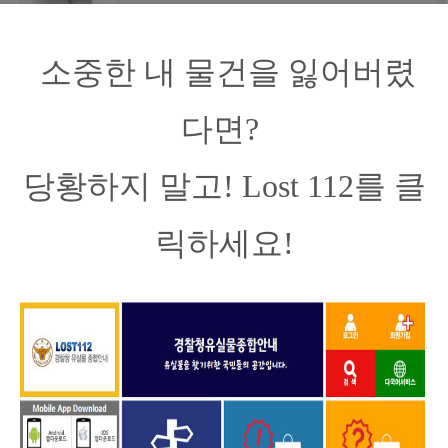
소중한 내 물건을 잃어버렸
다면?
당황하지 말고! Lost 112를 클
릭하세요!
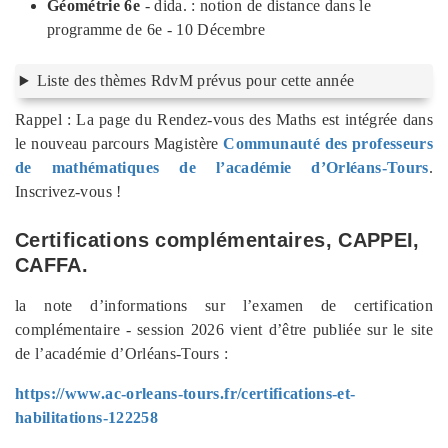
Géométrie 6e
- dida. : notion de distance dans le
programme de 6e - 10 Décembre
Liste des thèmes RdvM prévus pour cette année
Rappel : La page du Rendez-vous des Maths est intégrée dans
le nouveau parcours Magistère
Communauté des professeurs
de mathématiques de l’académie d’Orléans-Tours
.
Inscrivez-vous !
Certifications complémentaires, CAPPEI,
CAFFA.
la note d’informations sur l’examen de certification
complémentaire - session 2026 vient d’être publiée sur le site
de l’académie d’Orléans-Tours :
https://www.ac-orleans-tours.fr/certifications-et-
habilitations-122258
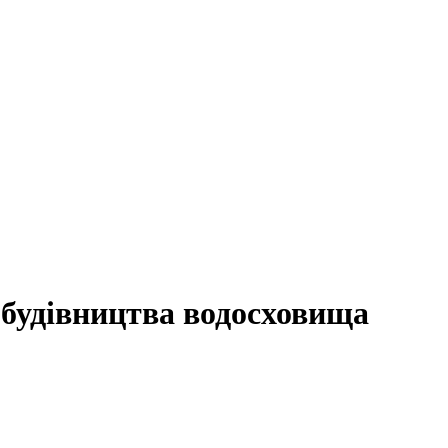
 будівництва водосховища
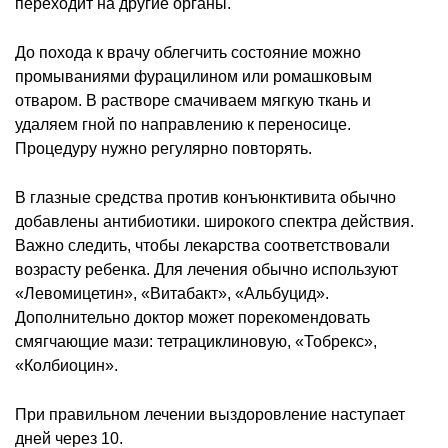
переходит на другие органы.
До похода к врачу облегчить состояние можно
промываниями фурацилином или ромашковым
отваром. В растворе смачиваем мягкую ткань и
удаляем гной по направлению к переносице.
Процедуру нужно регулярно повторять.
В глазные средства против конъюнктивита обычно
добавлены антибиотики. широкого спектра действия.
Важно следить, чтобы лекарства соответствовали
возрасту ребенка. Для лечения обычно используют
«Левомицетин», «Витабакт», «Альбуцид».
Дополнительно доктор может порекомендовать
смягчающие мази: тетрациклиновую, «Тобрекс»,
«Колбиоцин».
При правильном лечении выздоровление наступает
дней через 10.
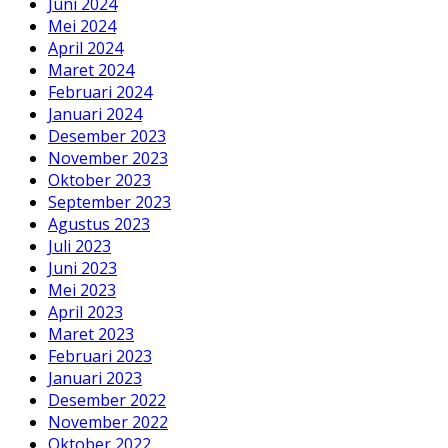
Juni 2024
Mei 2024
April 2024
Maret 2024
Februari 2024
Januari 2024
Desember 2023
November 2023
Oktober 2023
September 2023
Agustus 2023
Juli 2023
Juni 2023
Mei 2023
April 2023
Maret 2023
Februari 2023
Januari 2023
Desember 2022
November 2022
Oktober 2022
——————————
**Action item**
Return each line of the entries above that contains the string "vous", copying the line in full and treating uppercase and lowercase letters as different.

**Completed exercise**
Rappel : La page du Rendez-vous des Maths est intégrée dans
Inscrivez-vous !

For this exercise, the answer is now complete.